### Extrait choisi:
++++++
Avec le Brexit ou le risque de Grexit en 2015, la commission Juncker s'est habituée à gérer les situations de crise. Elle était pourtant fébrile dans l'attente des arbitrages budgétaires du gouvernement populiste italien (alliant les anti-système du Mouvement 5 Etoiles et la Ligue d'extrême droite). En confirmant un accord pour une forte relance budgétaire en 2019, 2020 et 2021, ce dernier a choisi de creuser le déficit public transalpin à 2,4 % du produit intérieur brut (PIB) dès l'an prochain. La Commission risque dès lors d'affronter un des dilemmes les plus épineux de ces dernières années.
++++++
### Consigne:
Actualisez l'extrait sur le budget italien en commençant à « Avec le Brexit » et en terminant à « ces dernières années. », avec « inquiète » à la place de « fébrile ». La liste n'est pas nécessaire ici.

### Matériau source:
++++++
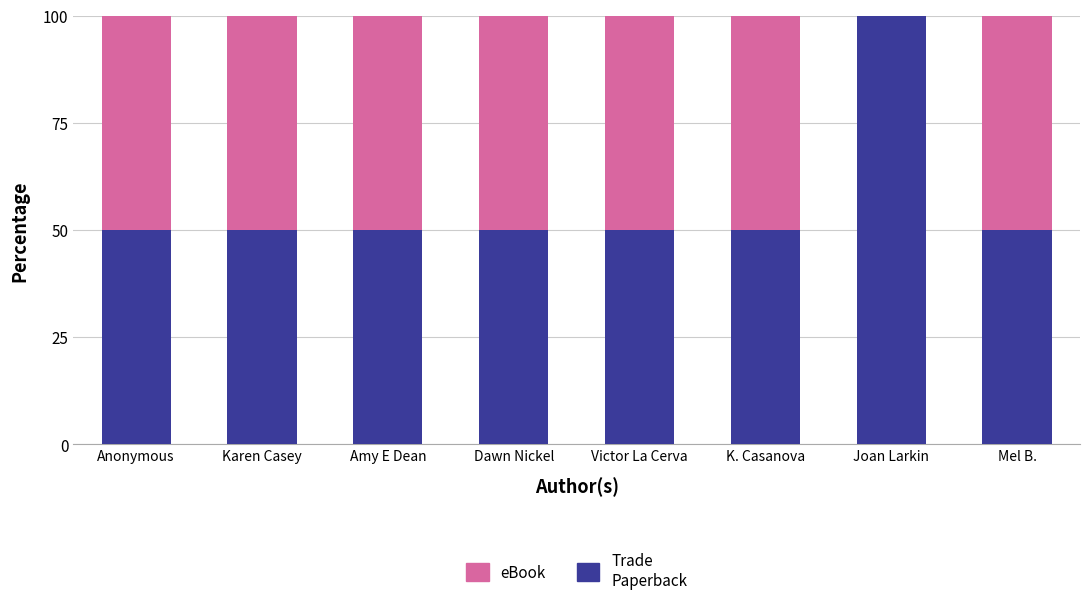

Reading left to right, what are the values for Trade Paperback?

Anonymous=50	Karen Casey=50	Amy E Dean=50	Dawn Nickel=50	Victor La Cerva=50	K. Casanova=50	Joan Larkin=100	Mel B.=50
++++++
### Résultat attendu:
Avec le Brexit ou le risque de Grexit en 2015, la commission Juncker s'est habituée à gérer les situations de crise. Elle était pourtant inquiète dans l'attente des arbitrages budgétaires du gouvernement populiste italien (alliant les anti-système du Mouvement 5 Etoiles et la Ligue d'extrême droite). En confirmant un accord pour une forte relance budgétaire en 2019, 2020 et 2021, ce dernier a choisi de creuser le déficit public transalpin à 2,4 % du produit intérieur brut (PIB) dès l'an prochain. La Commission risque dès lors d'affronter un des dilemmes les plus épineux de ces dernières années.